The mountains have a brutality all their own, the natural cruelty of the natural world. Their allure would shame Helen of Troy, their gentleness comforts many a forlorn heart, and their caprice has often broken and killed. Many believe that there are ghosts in the mountains. If so, there is good reason. Yet I love the mountains enough to haunt them myself, at least while I live.

There are secrets as closely hidden as ghosts. I have learned some, and shall never learn all.  In a certain season, under right conditions beneath the thick trees at night, the blue-ghost fireflies wake. They are will-o-the-wisps, faint points of steady, cold light drifting a foot or two above the forest floor.  I have seen them more than once, and every time I feel I am in a world between worlds and beyond time.

And then there is the world below, with graceful creatures born in profound darkness. Into narrow passages, muddy pits, cold depths and palaces of lonely glory, life has made its way. The mountains are so riddled with holes and running water that it is a wonder they stand. No one knows the full measure of those caverns, caves and chasms.

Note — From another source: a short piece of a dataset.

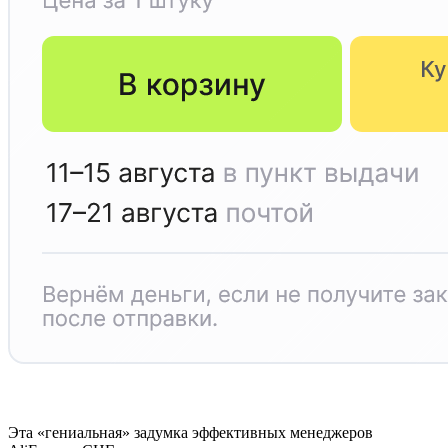
Эта «гениальная» задумка эффективных менеджеров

There are as many secrets of the light. Flowers, rarely seen, bloom along the high trails and in what remains of the old-growth forests. Trees with more character than the most colorful human are not difficult to find, nor are rock-faces that bend and buckle to make mosaics more fascinating than the Byzantines.  Salamanders in jewel-colors hide among the rocks and leaves. There are sheer walls thick with colonies of moss and flower, and streams that curve and tumble through labyrinthine channels in long-suffering boulders. I know a place where reindeer lichen and thick moss wage a quiet, endless war.  In short, there is no inch of sameness, no possibility of monotony.

Old and young are seamlessly interwoven in these mountains, and memory and present life merge.  But in the end, they are just mountains, aren’t they?